In a further step, for each microlens 6, one VCSEL 8 and two photo detectors 10 are bonded to the metal contact pads on the first surface 46 of the glass substrate 44, i.e. three VCSELs 8 and six photo detectors 10 in total for the example shown in Figure 6. The VCSELs 8 and photo detectors 10 are aligned with high precision relative to the microlenses 6. Then in a further step, the glass substrate 44 is diced to separate the optical readout modules 2 into individual units, as indicated by the dotted lines 50 in Figure 7. Each unit is an optical readout module 2 as shown in Figure 1.

Figure 8 shows a second embodiment of an optical readout module 52 in accordance with the invention. The optical readout module 52 of Figure 8 is a variation on the optical readout module 2 of Figure 1 where the same reference numerals are used for common features.

The optical readout module 52 of Figure 8 differs from the optical readout module 2 of Figure 1 in that it further comprises a layer of overmolding material 54 that encapsulates the VCSEL 8 and the photo detectors 10. In addition, redistribution layers (RDLs) 56 are provided through the layer of overmolding material 54 to electrically connect the VCSEL 8 and the photo detectors 10 via the metal contact pads on the first surface 12 of the support 4 to metal contact pads 58 on an upper surface 60 of the layer of overmolding material 54.

The optical readout module 52 functions in a similar manner to the optical readout module 2 as described with reference to Figure 3.

DATASET EXCERPT
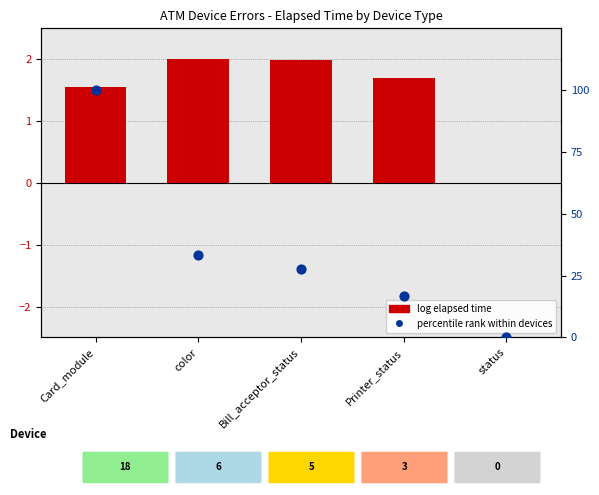

What is the total value across all series at Printer_status?

18.4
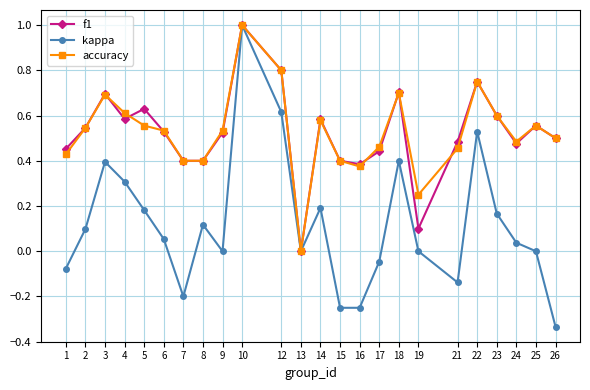

The value of accuracy at 3 is 0.7. True or false?

True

WHAT IS BEING ASKED
In the optical readout module passage, what does the second embodiment add that encapsulates the VCSEL and the photo detectors?

ANSWER TO THIS PROBLEM
A layer of overmolding material.